Preparing a Tudor Meal
Wiki Commons
Preparing meals was quite time consuming in tudor times as there were no ready meals! Housewives had to make pottage and pies from scratch, and cooking was over an open fire. Broths would be boiled in pans and meats would be roasted on a spit. The meat had to be turned slowly to ensure even roasting and in the large kitchens of aristocratic households it was not uncommon to have a dog to do the task! These turnspit dogs (now extinct) were bred especially for the purpose and would be made to walk for hours inside a wheel (similar to a hamster's wheel only much bigger) that slowly rotated the meat. The dogs were also used to power fruit presses and butter churns. To keep the dogs moving, hot coal would sometimes be put into the wheel, or collars would be put onto the dogs that would choke them unless they kept walking.

Turnspit dog at work
Wiki Commons
In poor households, girls would help their mothers in the kitchen, learning the life skills they would later need as wives and mothers.

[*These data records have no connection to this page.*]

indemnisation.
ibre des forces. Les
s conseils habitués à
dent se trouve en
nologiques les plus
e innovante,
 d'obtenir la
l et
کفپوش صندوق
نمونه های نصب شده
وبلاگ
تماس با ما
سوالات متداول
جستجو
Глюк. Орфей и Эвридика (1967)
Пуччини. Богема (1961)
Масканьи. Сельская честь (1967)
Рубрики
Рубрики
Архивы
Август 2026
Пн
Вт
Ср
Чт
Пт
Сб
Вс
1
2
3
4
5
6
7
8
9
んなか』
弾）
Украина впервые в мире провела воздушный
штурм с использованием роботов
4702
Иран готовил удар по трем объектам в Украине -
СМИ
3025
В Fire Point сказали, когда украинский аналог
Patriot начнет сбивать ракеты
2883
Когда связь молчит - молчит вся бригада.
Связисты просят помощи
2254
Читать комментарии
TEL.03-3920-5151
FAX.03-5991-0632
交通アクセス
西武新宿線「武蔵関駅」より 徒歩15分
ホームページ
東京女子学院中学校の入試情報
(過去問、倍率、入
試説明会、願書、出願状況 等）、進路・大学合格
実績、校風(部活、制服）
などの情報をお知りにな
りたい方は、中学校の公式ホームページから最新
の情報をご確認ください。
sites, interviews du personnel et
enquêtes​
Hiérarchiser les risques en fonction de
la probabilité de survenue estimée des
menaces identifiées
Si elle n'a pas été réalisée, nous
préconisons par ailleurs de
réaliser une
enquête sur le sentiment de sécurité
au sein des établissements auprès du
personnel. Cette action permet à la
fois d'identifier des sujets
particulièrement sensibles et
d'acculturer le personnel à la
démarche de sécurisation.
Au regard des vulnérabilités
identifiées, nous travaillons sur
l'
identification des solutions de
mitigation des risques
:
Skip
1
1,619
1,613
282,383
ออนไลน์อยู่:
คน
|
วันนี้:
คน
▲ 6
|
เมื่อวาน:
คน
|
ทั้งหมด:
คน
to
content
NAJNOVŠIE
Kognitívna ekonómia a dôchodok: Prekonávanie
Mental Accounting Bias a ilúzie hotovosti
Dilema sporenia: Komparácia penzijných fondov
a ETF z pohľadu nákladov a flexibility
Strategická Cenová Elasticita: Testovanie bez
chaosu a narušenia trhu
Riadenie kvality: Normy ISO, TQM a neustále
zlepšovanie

Bread was baked in an oven, generally made from stone or brick, but only the wealthy had their own oven. The poor had to share a communal
oven as their houses were made of wood and were too small for one. The communal ovens would be large, perhaps big enough to bake up to
twenty loaves at a time. Women would take their loaves to the communal oven, leave it there to be baked, and then collect it later. They would do
the same with pies, tarts or cakes. Baked goods could also be bought, however, as there were professional bakers who would make and bake bread and pastries.
The kitchens of the wealthy were hubs of activity and those of the royal court were extremely busy. Food for hundreds of people had
to be prepared in them every day! This required a lot of servants and the royal kitchens had several master cooks, each with their own staff!
The kitchens of Hampton Court Palace still exist today and are open to the public.